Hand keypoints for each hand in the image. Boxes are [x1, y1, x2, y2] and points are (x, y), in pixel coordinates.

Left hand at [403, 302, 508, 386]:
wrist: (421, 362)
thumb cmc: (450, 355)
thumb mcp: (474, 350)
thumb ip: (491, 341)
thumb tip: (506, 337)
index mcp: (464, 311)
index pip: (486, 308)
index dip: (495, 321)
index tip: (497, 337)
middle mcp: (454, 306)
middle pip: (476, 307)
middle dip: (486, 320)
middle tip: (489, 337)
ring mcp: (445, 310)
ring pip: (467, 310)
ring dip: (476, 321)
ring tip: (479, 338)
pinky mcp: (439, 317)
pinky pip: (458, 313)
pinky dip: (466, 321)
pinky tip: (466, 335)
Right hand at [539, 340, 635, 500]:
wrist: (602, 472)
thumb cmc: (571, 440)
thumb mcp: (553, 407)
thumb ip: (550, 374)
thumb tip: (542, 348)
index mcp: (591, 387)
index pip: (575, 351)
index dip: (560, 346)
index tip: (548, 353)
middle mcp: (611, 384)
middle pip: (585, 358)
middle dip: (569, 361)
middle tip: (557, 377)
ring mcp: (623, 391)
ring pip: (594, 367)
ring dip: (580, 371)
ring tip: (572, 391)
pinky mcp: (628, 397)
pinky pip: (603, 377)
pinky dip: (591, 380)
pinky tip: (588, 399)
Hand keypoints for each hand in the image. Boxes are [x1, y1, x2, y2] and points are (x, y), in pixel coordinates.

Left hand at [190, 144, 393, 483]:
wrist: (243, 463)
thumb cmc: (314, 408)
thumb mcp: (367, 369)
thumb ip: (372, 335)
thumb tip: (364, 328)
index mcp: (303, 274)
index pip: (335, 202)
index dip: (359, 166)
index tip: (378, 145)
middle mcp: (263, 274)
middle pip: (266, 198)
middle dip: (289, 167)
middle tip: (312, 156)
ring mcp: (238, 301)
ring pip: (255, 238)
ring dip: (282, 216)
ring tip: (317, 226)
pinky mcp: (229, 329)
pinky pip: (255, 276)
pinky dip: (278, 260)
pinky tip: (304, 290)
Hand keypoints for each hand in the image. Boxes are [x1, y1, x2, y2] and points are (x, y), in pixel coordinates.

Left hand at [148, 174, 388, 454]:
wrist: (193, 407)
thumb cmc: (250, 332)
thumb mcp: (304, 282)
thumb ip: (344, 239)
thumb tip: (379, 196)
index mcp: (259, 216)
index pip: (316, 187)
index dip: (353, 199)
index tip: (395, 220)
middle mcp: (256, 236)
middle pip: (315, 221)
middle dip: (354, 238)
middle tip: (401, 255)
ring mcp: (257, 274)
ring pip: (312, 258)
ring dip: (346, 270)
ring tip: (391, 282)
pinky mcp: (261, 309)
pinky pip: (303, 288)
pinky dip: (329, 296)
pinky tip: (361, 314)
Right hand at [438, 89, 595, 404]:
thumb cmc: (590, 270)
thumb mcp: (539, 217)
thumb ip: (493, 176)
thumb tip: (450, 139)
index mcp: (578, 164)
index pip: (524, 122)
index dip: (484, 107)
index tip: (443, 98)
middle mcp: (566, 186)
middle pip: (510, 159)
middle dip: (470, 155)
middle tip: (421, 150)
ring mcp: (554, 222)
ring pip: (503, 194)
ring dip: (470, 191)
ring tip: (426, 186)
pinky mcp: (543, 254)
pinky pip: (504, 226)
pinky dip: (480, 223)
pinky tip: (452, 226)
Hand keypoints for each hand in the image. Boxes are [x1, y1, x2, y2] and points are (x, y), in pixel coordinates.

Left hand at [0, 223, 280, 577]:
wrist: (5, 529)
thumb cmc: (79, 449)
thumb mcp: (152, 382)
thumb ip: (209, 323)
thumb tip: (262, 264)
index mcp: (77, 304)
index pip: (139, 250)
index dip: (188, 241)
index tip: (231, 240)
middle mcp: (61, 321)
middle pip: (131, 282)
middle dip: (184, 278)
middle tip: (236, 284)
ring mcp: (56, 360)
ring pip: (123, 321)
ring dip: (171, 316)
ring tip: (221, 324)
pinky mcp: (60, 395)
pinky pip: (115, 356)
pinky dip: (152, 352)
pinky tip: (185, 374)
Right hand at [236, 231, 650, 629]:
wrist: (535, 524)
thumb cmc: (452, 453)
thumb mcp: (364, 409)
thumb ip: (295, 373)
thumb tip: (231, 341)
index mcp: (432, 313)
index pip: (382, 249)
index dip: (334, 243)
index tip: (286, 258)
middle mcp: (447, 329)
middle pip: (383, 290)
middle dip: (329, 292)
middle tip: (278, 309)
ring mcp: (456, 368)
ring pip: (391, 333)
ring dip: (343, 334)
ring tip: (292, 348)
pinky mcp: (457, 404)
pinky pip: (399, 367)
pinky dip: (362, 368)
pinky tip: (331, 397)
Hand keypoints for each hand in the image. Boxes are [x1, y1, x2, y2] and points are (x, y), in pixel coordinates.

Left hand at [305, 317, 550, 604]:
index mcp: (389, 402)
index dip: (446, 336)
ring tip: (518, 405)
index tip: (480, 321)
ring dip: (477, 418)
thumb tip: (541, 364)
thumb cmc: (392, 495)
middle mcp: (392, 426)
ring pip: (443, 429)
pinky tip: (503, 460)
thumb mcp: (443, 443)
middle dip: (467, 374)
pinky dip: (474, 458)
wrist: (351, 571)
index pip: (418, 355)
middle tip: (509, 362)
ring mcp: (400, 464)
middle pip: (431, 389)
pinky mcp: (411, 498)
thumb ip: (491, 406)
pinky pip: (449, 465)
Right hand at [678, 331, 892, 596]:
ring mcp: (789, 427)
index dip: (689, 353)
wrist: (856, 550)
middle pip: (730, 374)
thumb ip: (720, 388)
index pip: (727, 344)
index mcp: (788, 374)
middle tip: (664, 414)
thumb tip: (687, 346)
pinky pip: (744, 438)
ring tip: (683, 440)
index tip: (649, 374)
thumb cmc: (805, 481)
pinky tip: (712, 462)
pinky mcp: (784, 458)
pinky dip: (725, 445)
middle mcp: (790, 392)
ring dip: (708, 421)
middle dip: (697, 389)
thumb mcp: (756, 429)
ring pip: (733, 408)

____________________

:: EXERCISE GOAL ::
Exactly the lines from the one containing "pinky mcp: (411, 498)" through the end of the listing above, inclusive, are to be written out, and no others.

:: SOLUTION TO THIS PROBLEM ::
pinky mcp: (411, 498)
thumb ip: (491, 406)
pinky pip: (449, 465)
Right hand at [678, 331, 892, 596]:
ring mcp: (789, 427)
index dip: (689, 353)
wrist: (856, 550)
middle pip: (730, 374)
thumb ip: (720, 388)
index pip: (727, 344)
index mcp: (788, 374)
middle tip: (664, 414)
thumb tip: (687, 346)
pinky pip: (744, 438)
ring tip: (683, 440)
index tip: (649, 374)
thumb cmc: (805, 481)
pinky tip: (712, 462)
pinky mcp: (784, 458)
pinky dip: (725, 445)
middle mcp: (790, 392)
ring dip: (708, 421)
middle dip: (697, 389)
thumb mcp: (756, 429)
ring pip: (733, 408)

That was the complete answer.